26.8 C
Honduras
sábado, julio 18, 2026

¿La tablita?

(EXTRANJERA) Beatrice: -¿Cuánto cuesta el pasaje del transporte público aquí? Ruperto: -Pues mirá… el pasaje del bus “rapidito” en Tegucigalpa anda por los trece lempiras subsidiado. Ya si vas para rutas suburbanas, como Mateo, Las Tapias o más al sur de Francisco Morazán, sube de diecisiete hasta treinta y pico. Y si es viaje largo, tipo Olancho o más lejos, ya hablamos de doscientos o doscientos setenta lempiras, dependiendo del lujo… o del castigo. Beatrice: -¿Y en tus dorados tiempos cuánto costaba? Ruperto (con sonrisa nostálgica): -Treinta centavos. Los famosos “treinteros”. Beatrice: -¿Treinteros? Ruperto: -Taxis. Te llevaban adonde pidieras. Había un punto de taxis contiguo al colonial parque Central. No andaban del timbo al tambo, derrochando gasolina, a la caza de pasajeros. Beatrice: ¿Solo 30 centavos? Ruperto: -Pero acordate que Tegucigalpa todavía cabía en la memoria. Del Guanacaste hasta Guacerique en Comayagüela era casi todo el mundo conocido. Belén y San Felipe ya parecían viaje al exterior.

Beatrice (riendo): -¡Qué exagerado! Ruperto: -No, mujer. La ciudad todavía no se había desparramado por todos los cerros como ropa tendida. Ni había ocurrido la invasión de migrantes de las áreas rurales. Y eran dos ciudades gemelas. Tegucigalpa y Comayagüela, nada de Distrito Central. Y cada pueblo tenía su encanto. Los comayagüelas, orgullosos, eran harina de otro costal de los tegucigalpas, y viceversa. Beatrice: -¿Y había buses pequeños también? Ruperto: -¡Claro! La famosa “Tablita”. Muévase para atrás. Microbuses Volkswagen e Isuzu allá por los setenta. Beatrice: -¿Por qué les decían así? Ruperto: -Porque llevaban una tablita al frente con la ruta pintada.

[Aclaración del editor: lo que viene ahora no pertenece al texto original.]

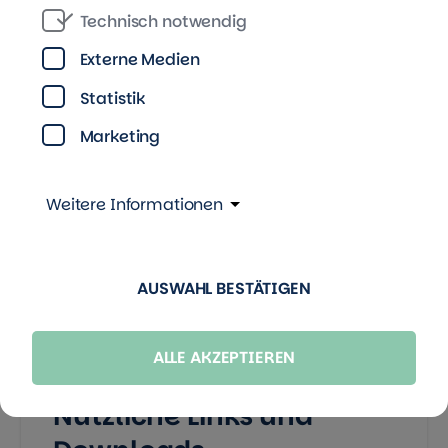
Kontakt
Technisch notwendig
Externe Medien
Statistik
Pressestelle Berlin
Marketing
TAG Immobilien AG
Kurfürstenstraße 87, 10787 Berlin
Weitere Informationen
Grit Zobel |
E-Mail
AUSWAHL BESTÄTIGEN
ALLE AKZEPTIEREN
Nützliche Links und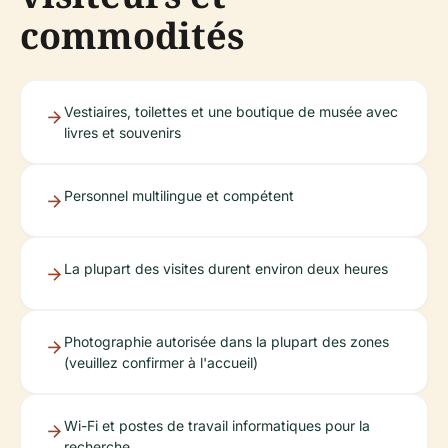
commodités
Vestiaires, toilettes et une boutique de musée avec
livres et souvenirs
Personnel multilingue et compétent
La plupart des visites durent environ deux heures
Photographie autorisée dans la plupart des zones
(veuillez confirmer à l'accueil)
Wi-Fi et postes de travail informatiques pour la
recherche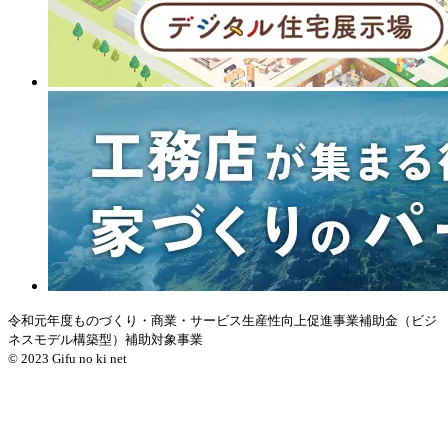
令和元年度ものづくり・商業・サービス生産性向上促進事業補助金（ビジ
ネスモデル構築型）補助対象事業
© 2023 Gifu no ki net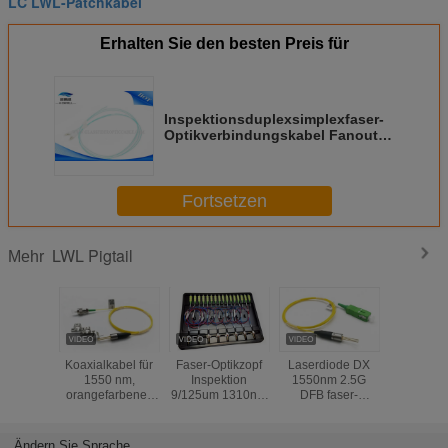
LC LWL-Patchkabel
Erhalten Sie den besten Preis für
Inspektionsduplexsimplexfaser-
Optikverbindungskabel Fanout,
Kern-Lichtwellenleiter Sc-St. LC
FC 4
Fortsetzen
LWL Pigtail
Mehr
Koaxialkabel für
Faser-Optikzopf
Laserdiode DX
Koaxial-
1550 nm,
Inspektion
1550nm 2.5G
Optikzop
orangefarbenes
9/125um 1310nm
DFB faser-
Koaxial-D
Glasfaserkabel
2.5GHz FP u. DFB
Optikzopf
Faser-155
Sc /FC/LC APC
Inspektion 9
und o
Koaxiallaserdiode
/125um Sc /FC/LC
TECHNI
Ändern Sie Sprache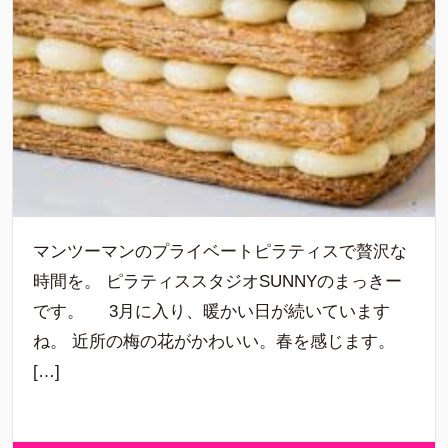
マンツーマンのプライベートピラティスで贅沢な
時間を。 ピラティススタジオSUNNYのまっきー
です。 3月に入り、暖かい日が続いています
ね。 近所の梅の花がかわいい。春を感じます。
[…]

Y el ayudante gritaba: -“¡Guaceriqueee, Torocaguaaa, Vacilóóón!”. -“¡Loarqueee, Las Lomaaas!”. .“¡Córrase y ponga la tablita!”, una especie de pequeña tabla o banquito de madera que los ayudantes colocaban en medio del pasillo para acomodar un pasajero extra. -“¡Próximaaa!” (gritaban los pasajeros para apearse y que parara el bus). Beatrice (muerta de risa): -Eso parece teatro callejero. Ruperto: -Y lo era. Tipo kermés. Solo que con humo de diésel y gente colgando. Y el cobrador de los buses prendido de un barrote, con la puerta abierta del bus, tocándole las nalgas a los peatones mujeres que iban caminando por las aceras. Beatrice: -¿Y para viajar fuera de la ciudad? Ruperto: -Estaban las “baronesas”. Beatrice: -Eso suena elegante. Ruperto: -Elegante el nombre… porque eran camiones adaptados con carrocería metálica y bancas de madera. Beatrice: -¿Transportaban personas? Ruperto: -Y gallinas, sacos, huacales, niños dormidos y señoras con canastos. Beatrice: -¿Y la gente viajaba ahí horas? Ruperto: -Claro. A las afueras de la ciudad. Talanga al norte, y rumbo a Ojojona, Santa Ana y toda la zona sur. Las agarrabas en los mercados. Beatrice: -Todo un carrusel. Ruperto: -Era mitad transporte… mitad aventura espiritual.

Beatrice: -Hoy escuché una frase pegajosa. Una señora dijo: “Vieras el marimbazo que me acabo de dar en el ojo. Me desperté dormida, me agaché buscando la sandalia y pegué en la punta de la mesa”. Ruperto (soltando carcajada): -¡Ahhh! “Marimbazo” es un gran golpe. Beatrice: -¿Y qué tiene que ver una marimba? Ruperto: -El golpe que les pegan a las teclas de la marimba con los palos. Y te dejan la cabeza sonando a música típica. (El Sisimite: -Y escuchá qué dice la mamá de la nena de los cuentos: ¿Y el congestionamiento que provocan los agentes de tránsito? Esos que tienen la genial idea de cerrar un carril en el anillo periférico, abajo del puente San Miguel… me dan ganas de gritarles: “busquen qué hacer”… Y la pobre Beatrice. Aprendiendo de treinteros, tablitas, baronesas y marimbazos… puro folclor catracho. Winston: -Es que aquí el transporte no solo mueve gente… El Sisimite: ¿Y qué otra cosa mueve, entonces? Winston: -Mueve historias y recuerdos. De mejores tiempos que no volverán).